Les figures androgynes d’Adeniyi-Jones dansent dans des espaces impossibles, défiant la gravité, les catégories et nos attentes. Elles incarnent la liberté de devenir, de se transformer et de refuser les assignations identitaires figées. Dans un monde qui cherche constamment à nous enfermer dans des cases, ces figures fluides et insaisissables offrent une vision libératrice de ce que pourrait être l’identité humaine débarrassée des contraintes qui l’étouffent.
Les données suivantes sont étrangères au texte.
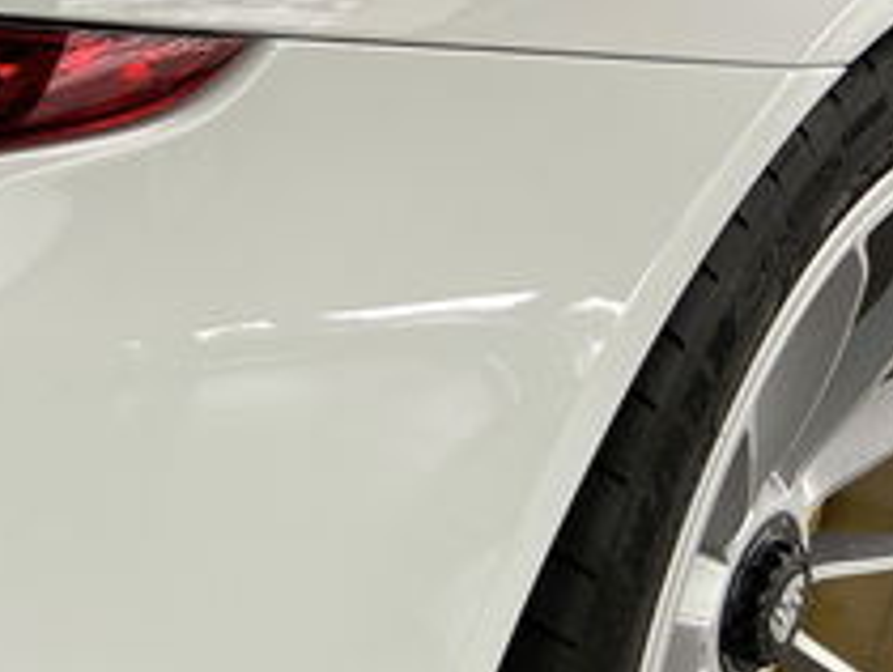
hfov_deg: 18.7
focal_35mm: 95
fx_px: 2454
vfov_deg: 15.6
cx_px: -370
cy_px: 302
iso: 100
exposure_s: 1/122
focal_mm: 4.25
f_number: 1.8
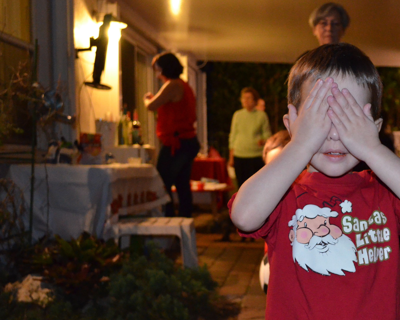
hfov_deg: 30.1
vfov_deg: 24.8
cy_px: 223
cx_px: 332
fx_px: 722
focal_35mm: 61
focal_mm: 24
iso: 3200
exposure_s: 1/60
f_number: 4
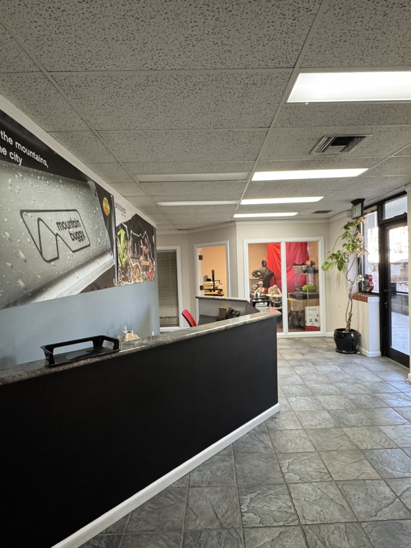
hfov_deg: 68.7
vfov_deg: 84.7
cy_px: 277
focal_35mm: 19
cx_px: 216
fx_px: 301
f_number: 2.2
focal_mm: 2.22
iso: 250
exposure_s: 1/60
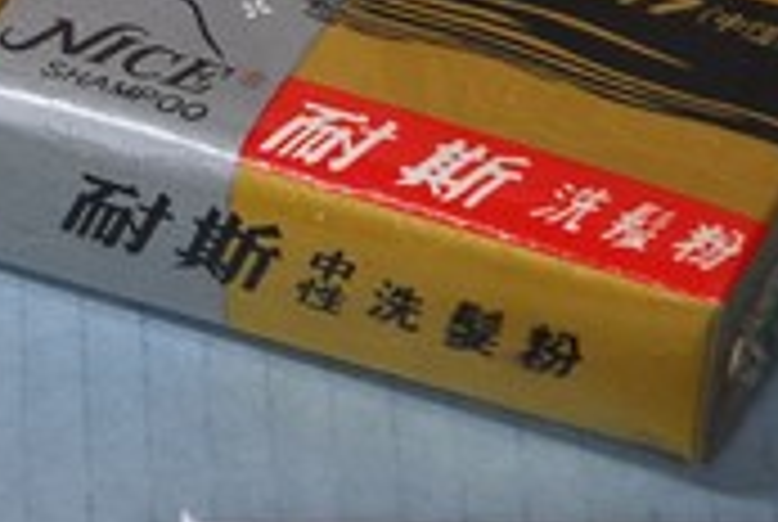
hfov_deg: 5.3
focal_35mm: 388
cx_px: -144
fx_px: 8399
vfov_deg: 3.6
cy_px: -122
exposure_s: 1/160
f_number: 8
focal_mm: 70
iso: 100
Tunji Adeniyi-Jones ne prétend pas avoir toutes les réponses. Ses peintures ne résolvent pas les contradictions de la condition diasporique. Mais elles créent des espaces où ces tensions peuvent coexister de manière productive, où les contradictions génèrent de la beauté plutôt que de la paralysie, où la multiplicité devient une force plutôt qu’une faiblesse. Voilà pourquoi son travail compte. Non pas parce qu’il offre des solutions faciles ou des récits réconfortants. Mais parce qu’il nous montre à quoi ressemble le travail difficile de vivre pleinement dans la complexité, de refuser les simplifications rassurantes, d’embrasser l’incertitude créative qui vient quand on accepte d’être plusieurs choses à la fois. Ses toiles sont des espaces de liberté où les corps noirs peuvent exister en dehors des catégories imposées, où ils peuvent danser, plonger, se dissoudre et réapparaître selon leurs propres termes. C’est une forme de libération peinte en couleurs vibrantes sur des toiles qui refusent de rester tranquilles.
- W.E.B. Du Bois, The Souls of Black Folk, A.C. McClurg & Co., 1903.
- White Cube, “Tunji Adeniyi-Jones: Immersions”, communiqué de presse de l’exposition à Séoul, janvier 2025.
- White Cube, biographie de l’artiste Tunji Adeniyi-Jones, whitecube.com, consulté en octobre 2025.
- Brian Keith Jackson, “Tunji Adeniyi-Jones: the art of healing”, Art Basel Miami Beach 2021 magazine, 2021.